▶ **Job item**: Note each line in the data holding the string "Phone" and report it.

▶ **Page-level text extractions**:
>>>>>

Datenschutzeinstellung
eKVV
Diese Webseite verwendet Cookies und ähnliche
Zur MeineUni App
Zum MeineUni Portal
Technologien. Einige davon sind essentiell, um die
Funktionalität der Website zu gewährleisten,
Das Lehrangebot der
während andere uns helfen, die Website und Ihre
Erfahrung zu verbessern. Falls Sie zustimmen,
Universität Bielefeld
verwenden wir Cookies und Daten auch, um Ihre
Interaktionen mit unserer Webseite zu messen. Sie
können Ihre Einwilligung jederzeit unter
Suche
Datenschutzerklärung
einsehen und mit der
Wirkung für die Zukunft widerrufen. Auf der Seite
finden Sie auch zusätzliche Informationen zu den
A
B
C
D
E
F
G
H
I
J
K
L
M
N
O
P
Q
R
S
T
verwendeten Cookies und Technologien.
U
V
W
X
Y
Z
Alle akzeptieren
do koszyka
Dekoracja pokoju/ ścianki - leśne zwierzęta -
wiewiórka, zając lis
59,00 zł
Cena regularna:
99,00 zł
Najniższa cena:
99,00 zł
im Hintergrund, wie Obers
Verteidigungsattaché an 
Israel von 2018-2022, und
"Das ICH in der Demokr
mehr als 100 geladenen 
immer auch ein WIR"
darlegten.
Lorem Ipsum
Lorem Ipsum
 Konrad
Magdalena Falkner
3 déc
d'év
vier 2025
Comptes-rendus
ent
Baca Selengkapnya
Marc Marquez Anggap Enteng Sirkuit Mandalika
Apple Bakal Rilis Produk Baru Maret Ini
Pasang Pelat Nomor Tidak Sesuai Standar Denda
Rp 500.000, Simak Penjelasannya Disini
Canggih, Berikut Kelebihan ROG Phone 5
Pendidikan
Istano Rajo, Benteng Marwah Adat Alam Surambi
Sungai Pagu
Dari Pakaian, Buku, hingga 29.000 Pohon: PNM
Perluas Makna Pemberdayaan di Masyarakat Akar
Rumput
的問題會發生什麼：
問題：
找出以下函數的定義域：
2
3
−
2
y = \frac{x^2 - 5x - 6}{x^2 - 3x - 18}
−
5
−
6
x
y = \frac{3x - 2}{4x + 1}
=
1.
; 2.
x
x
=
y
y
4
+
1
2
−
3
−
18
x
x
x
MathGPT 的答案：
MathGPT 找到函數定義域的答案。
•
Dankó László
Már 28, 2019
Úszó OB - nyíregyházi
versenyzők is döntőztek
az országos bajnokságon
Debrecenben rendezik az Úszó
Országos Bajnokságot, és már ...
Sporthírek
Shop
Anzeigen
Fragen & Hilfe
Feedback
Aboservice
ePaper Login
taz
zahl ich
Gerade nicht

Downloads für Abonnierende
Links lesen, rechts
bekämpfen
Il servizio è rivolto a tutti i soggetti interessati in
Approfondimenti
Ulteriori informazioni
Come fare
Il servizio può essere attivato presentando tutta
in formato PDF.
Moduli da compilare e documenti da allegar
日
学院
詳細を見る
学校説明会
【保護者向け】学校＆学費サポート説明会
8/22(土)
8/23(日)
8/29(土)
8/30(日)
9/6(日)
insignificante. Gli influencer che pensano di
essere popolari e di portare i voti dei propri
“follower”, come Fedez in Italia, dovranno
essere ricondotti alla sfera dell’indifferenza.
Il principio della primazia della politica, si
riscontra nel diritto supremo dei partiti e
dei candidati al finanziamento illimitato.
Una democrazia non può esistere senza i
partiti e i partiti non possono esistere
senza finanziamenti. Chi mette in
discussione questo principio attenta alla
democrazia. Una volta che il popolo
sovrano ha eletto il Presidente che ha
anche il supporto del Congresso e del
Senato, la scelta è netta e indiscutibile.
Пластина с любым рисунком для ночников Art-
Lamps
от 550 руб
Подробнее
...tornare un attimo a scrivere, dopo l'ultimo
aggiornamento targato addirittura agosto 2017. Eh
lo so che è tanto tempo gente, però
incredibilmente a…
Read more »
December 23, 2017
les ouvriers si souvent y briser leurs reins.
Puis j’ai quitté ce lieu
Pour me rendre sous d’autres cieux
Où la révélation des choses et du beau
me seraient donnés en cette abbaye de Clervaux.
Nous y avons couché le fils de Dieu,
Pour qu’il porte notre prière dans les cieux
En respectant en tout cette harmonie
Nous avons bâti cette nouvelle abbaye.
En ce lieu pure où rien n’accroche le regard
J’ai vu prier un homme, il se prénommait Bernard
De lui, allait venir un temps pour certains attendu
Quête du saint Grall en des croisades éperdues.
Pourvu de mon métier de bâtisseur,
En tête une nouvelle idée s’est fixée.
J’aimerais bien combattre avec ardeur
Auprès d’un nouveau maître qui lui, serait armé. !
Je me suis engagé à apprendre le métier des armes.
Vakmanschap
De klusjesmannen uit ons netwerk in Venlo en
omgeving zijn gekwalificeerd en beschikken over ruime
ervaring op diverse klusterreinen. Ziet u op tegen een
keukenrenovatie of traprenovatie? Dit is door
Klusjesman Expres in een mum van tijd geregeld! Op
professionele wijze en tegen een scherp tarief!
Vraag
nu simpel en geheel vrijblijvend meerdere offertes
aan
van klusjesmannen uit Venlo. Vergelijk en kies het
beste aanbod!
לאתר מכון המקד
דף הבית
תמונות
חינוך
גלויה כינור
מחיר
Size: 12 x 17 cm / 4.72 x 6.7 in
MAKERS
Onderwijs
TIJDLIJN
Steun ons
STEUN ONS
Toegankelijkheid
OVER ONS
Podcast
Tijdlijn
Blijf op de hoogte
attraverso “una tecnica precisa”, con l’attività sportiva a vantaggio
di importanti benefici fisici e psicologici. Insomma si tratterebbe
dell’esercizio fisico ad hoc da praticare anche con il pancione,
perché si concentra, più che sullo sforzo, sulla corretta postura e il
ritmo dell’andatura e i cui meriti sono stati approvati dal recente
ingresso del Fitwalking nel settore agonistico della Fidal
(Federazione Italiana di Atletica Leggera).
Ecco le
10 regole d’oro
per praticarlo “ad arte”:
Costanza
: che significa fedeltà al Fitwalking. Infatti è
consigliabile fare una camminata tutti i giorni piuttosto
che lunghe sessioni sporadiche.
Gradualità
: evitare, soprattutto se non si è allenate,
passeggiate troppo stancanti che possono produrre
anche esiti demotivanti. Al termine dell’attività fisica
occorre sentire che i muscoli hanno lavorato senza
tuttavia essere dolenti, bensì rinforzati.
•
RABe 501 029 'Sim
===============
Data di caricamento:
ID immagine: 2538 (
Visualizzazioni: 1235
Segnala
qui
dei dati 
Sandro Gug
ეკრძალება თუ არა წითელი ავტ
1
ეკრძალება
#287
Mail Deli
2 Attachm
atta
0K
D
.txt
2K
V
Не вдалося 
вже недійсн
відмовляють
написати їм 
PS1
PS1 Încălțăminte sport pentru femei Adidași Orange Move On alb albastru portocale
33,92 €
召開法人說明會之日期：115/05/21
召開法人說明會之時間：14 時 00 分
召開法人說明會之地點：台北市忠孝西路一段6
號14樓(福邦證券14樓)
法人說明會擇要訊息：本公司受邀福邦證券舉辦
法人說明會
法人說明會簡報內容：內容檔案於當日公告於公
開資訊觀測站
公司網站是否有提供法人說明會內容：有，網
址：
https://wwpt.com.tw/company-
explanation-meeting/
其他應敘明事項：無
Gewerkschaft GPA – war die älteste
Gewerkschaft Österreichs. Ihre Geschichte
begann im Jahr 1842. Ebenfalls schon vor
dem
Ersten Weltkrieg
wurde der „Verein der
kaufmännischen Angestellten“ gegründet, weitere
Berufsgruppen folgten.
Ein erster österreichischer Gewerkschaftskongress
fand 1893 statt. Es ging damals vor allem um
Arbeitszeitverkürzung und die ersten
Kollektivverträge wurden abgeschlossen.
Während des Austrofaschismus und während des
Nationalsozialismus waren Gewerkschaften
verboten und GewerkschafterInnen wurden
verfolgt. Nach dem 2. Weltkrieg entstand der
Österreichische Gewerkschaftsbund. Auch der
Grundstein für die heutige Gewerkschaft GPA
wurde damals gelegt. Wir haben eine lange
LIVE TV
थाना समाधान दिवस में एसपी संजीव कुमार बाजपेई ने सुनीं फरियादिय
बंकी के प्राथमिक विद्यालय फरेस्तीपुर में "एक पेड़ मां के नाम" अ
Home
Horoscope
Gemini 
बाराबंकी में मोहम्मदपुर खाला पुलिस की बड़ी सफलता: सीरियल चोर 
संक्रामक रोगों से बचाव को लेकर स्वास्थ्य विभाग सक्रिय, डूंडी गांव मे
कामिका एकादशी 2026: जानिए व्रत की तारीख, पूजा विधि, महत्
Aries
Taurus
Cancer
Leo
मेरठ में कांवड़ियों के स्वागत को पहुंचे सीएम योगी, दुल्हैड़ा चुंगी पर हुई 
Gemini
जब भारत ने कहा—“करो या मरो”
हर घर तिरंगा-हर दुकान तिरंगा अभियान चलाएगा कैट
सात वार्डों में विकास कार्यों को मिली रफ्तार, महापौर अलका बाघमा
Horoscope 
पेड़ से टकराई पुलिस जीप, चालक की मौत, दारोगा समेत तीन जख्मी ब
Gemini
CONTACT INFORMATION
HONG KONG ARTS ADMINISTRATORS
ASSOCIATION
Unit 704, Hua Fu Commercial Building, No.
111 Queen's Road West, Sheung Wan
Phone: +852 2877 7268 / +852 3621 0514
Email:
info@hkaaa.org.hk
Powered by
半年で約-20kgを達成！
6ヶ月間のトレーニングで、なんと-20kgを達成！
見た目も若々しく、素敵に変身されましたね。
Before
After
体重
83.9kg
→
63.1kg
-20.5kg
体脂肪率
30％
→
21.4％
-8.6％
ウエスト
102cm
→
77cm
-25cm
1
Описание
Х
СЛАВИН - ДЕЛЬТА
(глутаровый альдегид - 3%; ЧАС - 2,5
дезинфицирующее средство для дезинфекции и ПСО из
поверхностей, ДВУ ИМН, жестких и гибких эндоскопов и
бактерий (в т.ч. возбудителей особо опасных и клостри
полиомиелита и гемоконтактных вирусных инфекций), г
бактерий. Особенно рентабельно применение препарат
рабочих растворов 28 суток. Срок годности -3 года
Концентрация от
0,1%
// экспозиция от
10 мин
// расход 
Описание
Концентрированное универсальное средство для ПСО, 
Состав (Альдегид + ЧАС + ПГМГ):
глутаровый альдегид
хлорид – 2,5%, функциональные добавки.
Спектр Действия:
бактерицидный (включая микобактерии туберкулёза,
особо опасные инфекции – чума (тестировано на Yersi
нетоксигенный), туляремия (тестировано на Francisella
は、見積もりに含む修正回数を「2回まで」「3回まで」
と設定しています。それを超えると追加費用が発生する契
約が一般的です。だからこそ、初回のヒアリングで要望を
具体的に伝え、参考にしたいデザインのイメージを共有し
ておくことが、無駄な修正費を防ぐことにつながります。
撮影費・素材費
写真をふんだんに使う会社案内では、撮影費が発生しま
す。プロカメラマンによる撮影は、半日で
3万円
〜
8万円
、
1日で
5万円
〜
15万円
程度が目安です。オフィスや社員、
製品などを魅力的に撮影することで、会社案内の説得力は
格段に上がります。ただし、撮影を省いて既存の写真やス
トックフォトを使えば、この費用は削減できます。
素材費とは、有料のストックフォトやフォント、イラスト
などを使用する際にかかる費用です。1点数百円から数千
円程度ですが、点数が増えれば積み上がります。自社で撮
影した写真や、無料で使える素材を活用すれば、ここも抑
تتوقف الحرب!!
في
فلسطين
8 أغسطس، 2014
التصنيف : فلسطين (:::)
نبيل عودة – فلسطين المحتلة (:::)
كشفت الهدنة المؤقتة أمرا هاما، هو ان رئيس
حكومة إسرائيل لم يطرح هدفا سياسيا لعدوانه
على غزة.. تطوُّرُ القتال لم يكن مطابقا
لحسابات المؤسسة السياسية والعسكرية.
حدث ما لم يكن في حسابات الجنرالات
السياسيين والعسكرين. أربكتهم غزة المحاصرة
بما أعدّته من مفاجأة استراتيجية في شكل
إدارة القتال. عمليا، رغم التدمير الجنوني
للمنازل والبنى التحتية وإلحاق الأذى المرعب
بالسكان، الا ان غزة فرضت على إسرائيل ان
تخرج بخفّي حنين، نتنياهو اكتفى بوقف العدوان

<<<<<

▶ **Answer to the exercise**:
Canggih, Berikut Kelebihan ROG Phone 5
Phone: +852 2877 7268 / +852 3621 0514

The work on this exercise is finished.